4. Highly Convenient Location
If you are setting up a business that requires selling to, traveling to, or working with the East Coast, the Bay Area can be a challenge. For sales teams, a 9am arrival at work coincides with the Easterners out for midday lunch (and Londoners heading home at 5pm). So before you’ve even prepped your morning coffee, you’ve lost half your prime sales time. You can mitigate this by structuring the day to hit the East in the late morning (their afternoon) and the West in your afternoon, but it’s not ideal and often early morning conversations are the ripest. The Denver time zone provides an extra hour to the East — seems small, but it adds up.
In addition, the travel can be tough. A 6-hour flight from San Francisco to New York combined with the 3-hour time zone loss is brutal to your week. Cross-country flights from the Bay Area often require connections too. On the other hand, Denver is located more centrally as a hub and allows you to target the country with shorter, cheaper and more direct flights. Denver airport is the cheapest major airport for flights in the US, is a major hub for United and Frontier airlines, and is the 5th busiest airport in the US and 20th globally.
The point? It is a convenient location for your team if you operate a business that necessitates regular travel and cross-time zone conversations.
5. Solid access to talent & community
Whilst San Francisco has a solid labor pool of educated and tech talent, it is also defined by tough competition and a less openly supportive community and government. When it comes to people, Denver has:
- A solid workforce: Denver also has a great talent pool for tech companies. Wallet Hub recently assessed 150 cities along 11 metrics (e.g. % of population with a bachelor degree, quality of Universities, etc) and pipped Denver as the 14th most educated city in the US (7th if you count only cities with a population of 500,000+). Bloomberg also did a similar study and placed the Colorado cities of Boulder, Fort Collins and Denver all in the top 10 cities in the country for “brain concentration” (i.e. depth of highly educated people). And a lot of this talent is also in tech — according to CBRE, Denver just broke into the top 10 cities in the country for tech talent, with a tech labor pool of 99,760, or 6.2 percent of total employees.

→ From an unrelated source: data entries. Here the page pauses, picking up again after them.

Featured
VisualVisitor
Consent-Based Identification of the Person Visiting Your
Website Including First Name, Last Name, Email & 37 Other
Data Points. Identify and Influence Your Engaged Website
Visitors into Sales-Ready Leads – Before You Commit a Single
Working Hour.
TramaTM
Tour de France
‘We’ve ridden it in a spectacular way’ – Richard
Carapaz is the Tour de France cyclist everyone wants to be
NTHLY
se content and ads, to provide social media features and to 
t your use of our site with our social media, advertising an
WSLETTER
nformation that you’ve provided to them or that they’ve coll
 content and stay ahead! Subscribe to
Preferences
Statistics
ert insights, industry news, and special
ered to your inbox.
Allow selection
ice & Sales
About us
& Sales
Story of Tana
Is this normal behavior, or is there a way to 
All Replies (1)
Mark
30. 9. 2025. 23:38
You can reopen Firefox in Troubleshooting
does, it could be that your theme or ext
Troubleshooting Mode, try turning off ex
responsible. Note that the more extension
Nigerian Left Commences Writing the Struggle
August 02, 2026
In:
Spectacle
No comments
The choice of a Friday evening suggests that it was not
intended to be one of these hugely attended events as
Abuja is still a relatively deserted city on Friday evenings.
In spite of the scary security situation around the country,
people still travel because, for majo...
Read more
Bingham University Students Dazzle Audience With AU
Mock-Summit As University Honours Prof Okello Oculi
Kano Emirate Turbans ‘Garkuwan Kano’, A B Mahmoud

- Less talent competition: As discussed, recruiting and retaining talent in the Bay Area is difficult. You face powerful competition from the heavyweights (Apple, Google, Facebook, Salesforce, etc), who can afford higher compensation packages. Consequently, employees not only have high expectations for their base salaries, but also bonuses, equity, and office and other benefits. In Denver, that competition is much less pronounced. It may build in future, but not for the near term.
- A very supportive community and government: There is also a really strong community in Denver to support the startup community. Denver Startup Week, for example, is the largest free entrepreneurial event in the country, run by volunteers and the Downtown Denver Partnership. In 2018, 16,356 people registered to participate in the event which featured free food and drinks and a host of talks and panels with local business folks. The Denver government also sponsors The Commons on Champa — a public workspace for entrepreneurs with free wifi, work spaces, workshops and events. The government also offers a very broad array of grants and tax and other incentives for companies setting up. Most companies I know that have a level of scale and moved here have received tax benefits from the government. The point? Denver has a very startup-friendly community and government that provides a lot of support to get going.
So that’s basically it. In a nutshell, 5 core reasons why Denver is booming and should be on your radar if you thinking about where to establish the home for your business. San Francisco is an amazing city and has a lot to offer, but the factors above are really important and must be considered, especially when embarking on the tough startup journey.